Depression is a possibility for us sufferers with chronic pain. How can we be perky when we feel like poop?! This winter was really bad for me- I'm in Canada and from November to April I don't see too much sun! My naturopath doctor told me to take 2,000 IU of vitamin D daily, and within 2 days I was so peppy I was annoying myself!
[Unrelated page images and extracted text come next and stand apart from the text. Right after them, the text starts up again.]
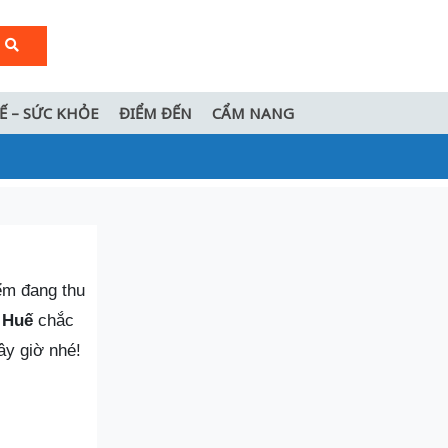
TẾ – SỨC KHỎE
ĐIỂM ĐẾN
CẨM NANG
ểm đang thu
 Huế
chắc
ây giờ nhé!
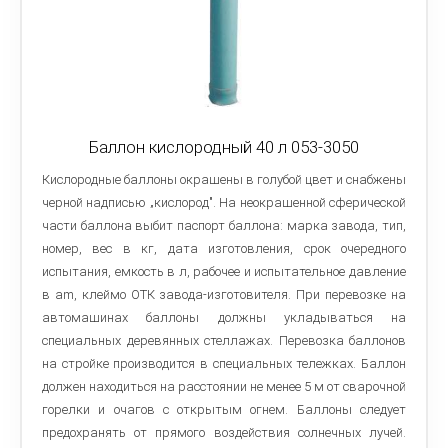
Баллон кислородный 40 л 053-3050
Кислородные баллоны окрашены в голубой цвет и снабжены
черной надписью „кислород". На неокрашенной сферической
части баллона выбит паспорт баллона: марка завода, тип,
номер, вес в кг, дата изготовления, срок очередного
испытания, емкость в л, рабочее и испытательное давление
в am, клеймо ОТК завода-изготовителя. При перевозке на
автомашинах баллоны должны укладываться на
специальных деревянных стеллажах. Перевозка баллонов
на стройке производится в специальных тележках. Баллон
должен находиться на расстоянии не менее 5 м от сварочной
горелки и очагов с открытым огнем. Баллоны следует
предохранять от прямого воздействия солнечных лучей.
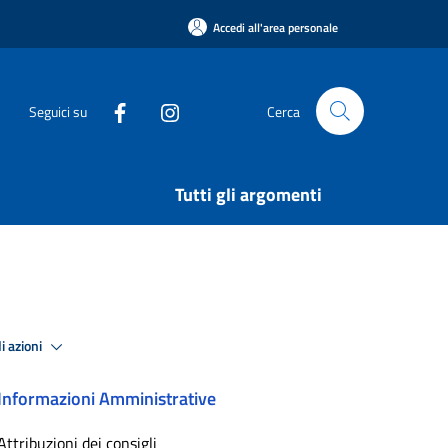
Accedi all'area personale
Seguici su
Cerca
Tutti gli argomenti
i azioni
Informazioni Amministrative
Attribuzioni dei consigli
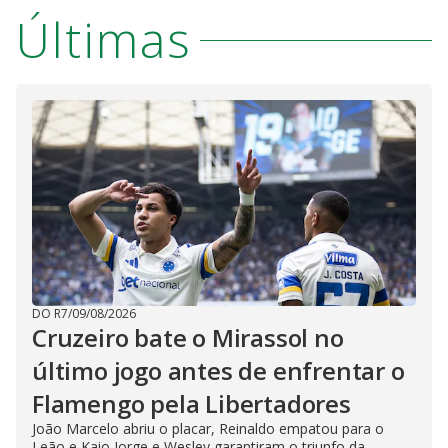
Últimas
DO R7
/
09/08/2026
Cruzeiro bate o Mirassol no
último jogo antes de enfrentar o
Flamengo pela Libertadores
João Marcelo abriu o placar, Reinaldo empatou para o
Leão e Kaio Jorge e Wesley garantiram o triunfo da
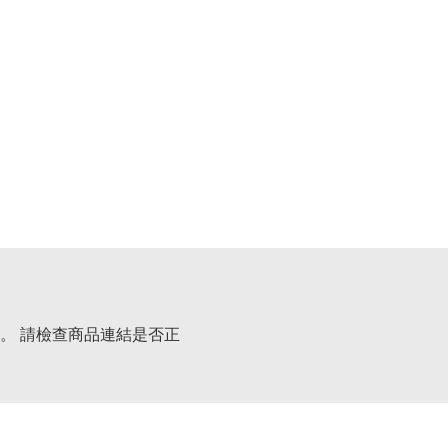
。 請檢查商品連結是否正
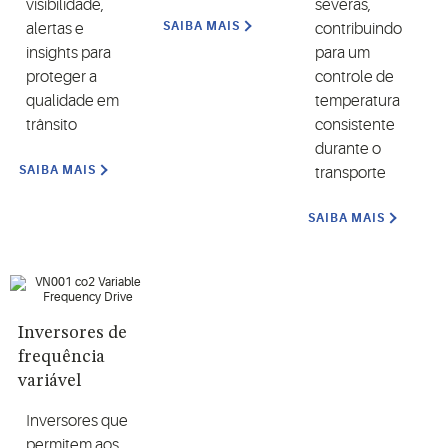
visibilidade,
severas,
SAIBA MAIS
alertas e
contribuindo
insights para
para um
proteger a
controle de
qualidade em
temperatura
trânsito
consistente
durante o
SAIBA MAIS
transporte
SAIBA MAIS
Inversores de
frequência
variável
Inversores que
permitem aos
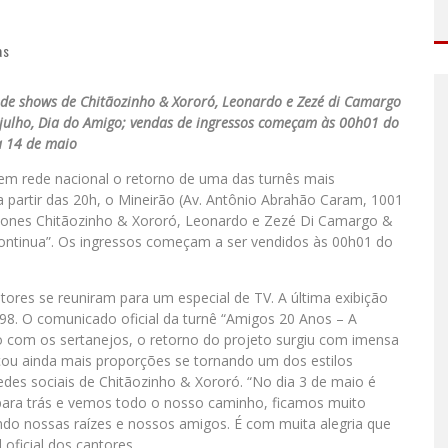
as
e de shows de Chitãozinho & Xororó, Leonardo e Zezé di Camargo
e julho, Dia do Amigo; vendas de ingressos começam às 00h01 do
a 14 de maio
m rede nacional o retorno de uma das turnês mais
a partir das 20h, o Mineirão (Av. Antônio Abrahão Caram, 1001
ícones Chitãozinho & Xororó, Leonardo e Zezé Di Camargo &
ontinua”. Os ingressos começam a ser vendidos às 00h01 do
ores se reuniram para um especial de TV. A última exibição
98. O comunicado oficial da turnê “Amigos 20 Anos – A
rdo com os sertanejos, o retorno do projeto surgiu com imensa
nçou ainda mais proporções se tornando um dos estilos
 redes sociais de Chitãozinho & Xororó. “No dia 3 de maio é
ra trás e vemos todo o nosso caminho, ficamos muito
do nossas raízes e nossos amigos. É com muita alegria que
 oficial dos cantores.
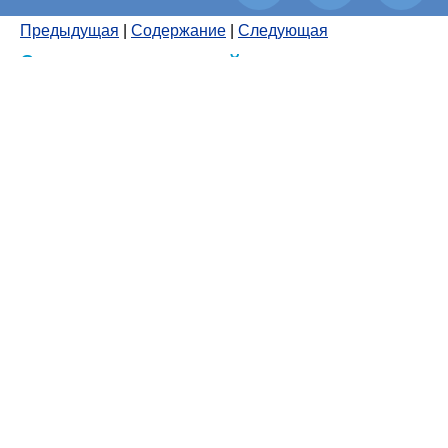
Предыдущая
|
Содержание
|
Следующая
Заявки по заданной цене на
графике
На графике можно отображать
Заявки по заданной
цене
по данному инструменту. Для отображения
заявок по заданной цене
щелкните в окне с
графиком правой кнопкой мыши, и в появившемся
контекстном меню выберите пункт «Показывать» -
«Заявки по заданной цене».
I have to take anti-anxiety meds as well- in 2000 I had a stroke when I was pregnant with my second daughter and it fried the part of my brain that produces saratonin. I had a hard time accepting the fact I needed to be medicated that, but I got over it when I realized how ridiculous I was getting over simple things. I would panic using the phone to order  a pizza!

I hope you find relief!
I'm so sorry wanttobe.. Ithink Snow Owl said it very well..
 
I have felt and done the same things as you... the crying and feeling blue.
 
is it the chronic illness that gets  us down?   It certainly has made it difficult for me to deal w/ things in my daily life.. I avoid or ignore rather than deal.. and when I deal I am way more emotional than I would have been pre-DX.  It's hard on us who take care of children and/or work to keep up w/ all that and get better... I think that sometimes, we are just plain tired..
 
Don't be so hard on yourself.. but try to do some things that help you feel good... do somethings that wanttobe wants to do!! ;) 
 
I hope this passes  Wanto,
  Maybe you are a little out of sync, but then again maybe you are in the same position that I am several of my friends are in.  That is, you devote your life (or a huge part of it) to raising your children, trying to be sure they have it better than you did, continuing to help them even after they are grown, making personal sacrifices for them, and they, for some reason, just don't appreciate it.  I am not saying these children are bad, I am saying I see it all the time.  Why it is that way, I have no idea, I have given up worrying about it.  So you please try not to worry and be sad, because that is the last thing you need right now.          
I get crabby too. Maybe I need to wear a sign saying "Under Construction" or more honestly "Demolition Zone"  and pass out hard hats.

Being sick stinks and  it's ok to cry when you feel like crap.

I'm so glad to have this place to come to! Thank you all -it's great to know you all understand!

I have been very fatigued and bummed out about my weight so I haven't had the normal thick skin needed to live in my house. Hence my crying jag- very unusual for me.
Also I'm taking this same son back to school Friday and I've been feeling sad about that. My daughter is moving out the following week. I'm just having all these feelings swirling around besides underlying spouse issues that I have been pushing down forever. Post RA I am finding myself less tolerant of letting people treat me with disrespect. I get mad at them and mad at myself for having allowed it for so many years that now when I stand up for myself I'm made out to be a bee- ach.
 
Hoping once I've been on the B12 for awhile I'll feel better and have the energy to cope. Lyndzee I got a kick out of something I read on the vitamin website about the recreational use of nitrus oxide can cause depletion of B12. LOL I don't use it but maybe I should! That would be a temporary lift!
 
Anyhoo- I've been feeling better at work (boy that's sick isn't it?) But now I have to go home....
 
 
 
Wannabe, I don't think most people truly appreciate their parents until they themselves have been parents for a while.  He is probably not intentionally disrespecting you; like you said, he's just used to getting his way and having you be the grown-up and take care of things for him.  Now he's got to grow up and realize he has to become an adult (though I wouldn't put it quite like that to him!!!